### CONSIGNE A
D'après le texte sur la position du Parti MK concernant le Sahara, combien de Marocains non armés sont entrés au Sahara lors de la Marche Verte ?
### CONSIGNE B
Écrivez la suite du texte sur la position du Parti MK concernant le Sahara, à partir de sa dernière phrase.

### TEXTE FOURNI
La légitimité historique comme argument de base...

Dans un rappel du contexte historique et juridique, le Parti MK souligne que le Sahara marocain faisait déjà partie intégrante du Maroc avant la colonisation espagnole et que la revendication marocaine, enracinée dans l'allégeance tribale, est antérieure à cette période. Il mentionne également la Marche Verte de 1975 comme un acte de décolonisation pacifique et une déclaration des liens historiques entre le Maroc et son Sahara. «Plus de 350.000 Marocains non armés sont entrés au Sahara pour revendiquer leur terre – un mouvement de libération unique et non violent soutenu par les précédents historiques et la diplomatie internationale, y compris parmi les pays africains», lit-on dans le document.

Selon le Parti MK, les efforts du Maroc pour recouvrer son intégrité territoriale résonnent particulièrement en Afrique du Sud, notamment face aux défis internes menaçant sa propre unité territoriale. Les deux nations partageraient également un engagement fort envers le rôle des Nations unies et de l'Union africaine, favorisant des solutions africaines aux problèmes continentaux.


... et l'Initiative d'autonomie comme seule solution

Concernant les perspectives de règlement du conflit artificiel autour du Sahara, le Parti MK considère l'Initiative d'autonomie proposée par le Maroc comme «la seule solution». Cette proposition est vue comme permettant une gouvernance locale significative par le peuple sahraoui tout en garantissant la souveraineté du Maroc sur la région.

### DONNÉES

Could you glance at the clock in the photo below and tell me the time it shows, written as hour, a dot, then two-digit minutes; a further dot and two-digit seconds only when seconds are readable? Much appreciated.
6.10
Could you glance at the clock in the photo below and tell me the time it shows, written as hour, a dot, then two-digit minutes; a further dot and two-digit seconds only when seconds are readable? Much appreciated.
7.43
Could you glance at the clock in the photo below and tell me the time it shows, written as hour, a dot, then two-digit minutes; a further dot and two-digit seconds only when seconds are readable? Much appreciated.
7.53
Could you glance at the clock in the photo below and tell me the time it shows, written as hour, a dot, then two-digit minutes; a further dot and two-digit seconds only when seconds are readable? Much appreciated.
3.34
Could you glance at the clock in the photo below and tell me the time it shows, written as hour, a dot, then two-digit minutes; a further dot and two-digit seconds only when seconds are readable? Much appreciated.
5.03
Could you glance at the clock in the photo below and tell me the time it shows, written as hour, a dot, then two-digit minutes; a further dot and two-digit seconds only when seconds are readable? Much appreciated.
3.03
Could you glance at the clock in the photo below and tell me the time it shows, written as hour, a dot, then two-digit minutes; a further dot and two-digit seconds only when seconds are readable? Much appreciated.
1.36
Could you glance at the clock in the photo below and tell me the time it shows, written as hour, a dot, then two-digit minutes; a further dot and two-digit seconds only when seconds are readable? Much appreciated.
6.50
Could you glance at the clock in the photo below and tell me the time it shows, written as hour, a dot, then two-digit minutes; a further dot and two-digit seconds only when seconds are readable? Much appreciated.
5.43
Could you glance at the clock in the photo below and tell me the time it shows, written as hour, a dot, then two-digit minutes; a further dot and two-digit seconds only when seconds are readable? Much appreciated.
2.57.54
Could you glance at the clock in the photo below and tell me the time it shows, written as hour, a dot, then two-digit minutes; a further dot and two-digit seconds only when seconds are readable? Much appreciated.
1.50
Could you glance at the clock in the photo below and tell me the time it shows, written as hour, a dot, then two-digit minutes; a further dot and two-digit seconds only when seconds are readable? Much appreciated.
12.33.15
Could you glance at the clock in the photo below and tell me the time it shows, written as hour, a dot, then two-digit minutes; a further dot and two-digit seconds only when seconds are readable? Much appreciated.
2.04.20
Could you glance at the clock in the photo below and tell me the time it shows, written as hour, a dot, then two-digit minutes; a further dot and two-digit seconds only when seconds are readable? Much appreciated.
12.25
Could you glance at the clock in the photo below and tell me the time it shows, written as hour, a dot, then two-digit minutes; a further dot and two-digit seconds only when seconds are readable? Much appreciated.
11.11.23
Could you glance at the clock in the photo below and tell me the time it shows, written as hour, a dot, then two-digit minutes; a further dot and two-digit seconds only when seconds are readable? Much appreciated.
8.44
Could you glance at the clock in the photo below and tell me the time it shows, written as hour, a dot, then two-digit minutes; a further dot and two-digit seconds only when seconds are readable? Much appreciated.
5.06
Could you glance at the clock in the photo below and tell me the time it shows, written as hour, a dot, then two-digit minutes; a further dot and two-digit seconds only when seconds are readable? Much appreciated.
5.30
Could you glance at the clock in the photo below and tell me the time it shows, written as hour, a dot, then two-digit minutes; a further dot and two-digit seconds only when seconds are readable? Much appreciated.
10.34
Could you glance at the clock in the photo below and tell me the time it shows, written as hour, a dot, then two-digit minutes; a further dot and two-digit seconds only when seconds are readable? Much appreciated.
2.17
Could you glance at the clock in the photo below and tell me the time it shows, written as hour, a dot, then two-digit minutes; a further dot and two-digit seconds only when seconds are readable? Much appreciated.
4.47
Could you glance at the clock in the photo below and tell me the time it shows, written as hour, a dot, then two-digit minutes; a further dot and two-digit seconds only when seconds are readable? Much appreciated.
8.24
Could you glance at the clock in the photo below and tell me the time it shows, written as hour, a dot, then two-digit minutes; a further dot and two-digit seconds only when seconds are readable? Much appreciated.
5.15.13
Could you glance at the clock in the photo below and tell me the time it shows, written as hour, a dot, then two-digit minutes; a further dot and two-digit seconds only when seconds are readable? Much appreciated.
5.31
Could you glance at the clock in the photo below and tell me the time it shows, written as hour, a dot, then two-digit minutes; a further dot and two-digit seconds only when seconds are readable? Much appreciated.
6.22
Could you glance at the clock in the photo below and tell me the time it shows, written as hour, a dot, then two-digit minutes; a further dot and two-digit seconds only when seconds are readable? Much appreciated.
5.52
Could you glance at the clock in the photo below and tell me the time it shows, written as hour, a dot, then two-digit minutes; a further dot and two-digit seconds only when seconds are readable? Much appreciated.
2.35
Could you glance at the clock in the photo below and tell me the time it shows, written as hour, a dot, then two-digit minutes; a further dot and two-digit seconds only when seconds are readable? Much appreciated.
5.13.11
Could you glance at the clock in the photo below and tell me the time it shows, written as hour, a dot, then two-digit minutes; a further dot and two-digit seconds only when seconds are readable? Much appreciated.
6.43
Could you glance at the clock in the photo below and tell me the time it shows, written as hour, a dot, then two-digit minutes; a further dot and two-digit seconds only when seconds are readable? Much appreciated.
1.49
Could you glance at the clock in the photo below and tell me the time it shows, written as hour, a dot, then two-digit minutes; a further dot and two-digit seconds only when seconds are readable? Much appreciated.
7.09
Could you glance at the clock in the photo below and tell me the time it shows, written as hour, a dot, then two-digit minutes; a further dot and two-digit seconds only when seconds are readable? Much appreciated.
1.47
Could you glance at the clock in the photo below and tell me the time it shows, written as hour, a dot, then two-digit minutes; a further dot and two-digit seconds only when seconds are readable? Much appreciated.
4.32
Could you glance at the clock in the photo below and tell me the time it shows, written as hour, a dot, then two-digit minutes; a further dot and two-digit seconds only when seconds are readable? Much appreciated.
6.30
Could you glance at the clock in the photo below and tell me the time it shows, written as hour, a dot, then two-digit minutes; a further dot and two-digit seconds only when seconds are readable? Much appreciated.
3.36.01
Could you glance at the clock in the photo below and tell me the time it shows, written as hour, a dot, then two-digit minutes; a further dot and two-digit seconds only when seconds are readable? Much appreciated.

### RÉPONSE A
Plus de 350.000 Marocains non armés.

### RÉPONSE B
«Le Parti Umkhonto weSizwe croit fermement que toute solution doit tenir compte des intérêts de toutes les parties concernées, y compris le Maroc et la population sahraouie. À cet égard, le plan d'autonomie pourrait éventuellement être une alternative réaliste et un moyen de mettre fin à la souffrance et à l'instabilité dans cette région. La poursuite continue d'un règlement négocié, sous la souveraineté du Maroc, est raisonnablement la voie vers la paix et la réconciliation au Sahara occidental», relève-t-on.

À ce titre, le parti exhorte la communauté internationale à soutenir la proposition marocaine comme un moyen efficace d'assurer paix, stabilité et prospérité pour le peuple du Sahara marocain, et appelle les peuples d'Afrique à soutenir les efforts visant à résoudre ce différend de longue date de manière juste et équitable, tout en honorant les droits et aspirations du peuple sahraoui dans le cadre de l'intégrité territoriale du Maroc.


Une «feuille de route» pour un «partenariat stratégique»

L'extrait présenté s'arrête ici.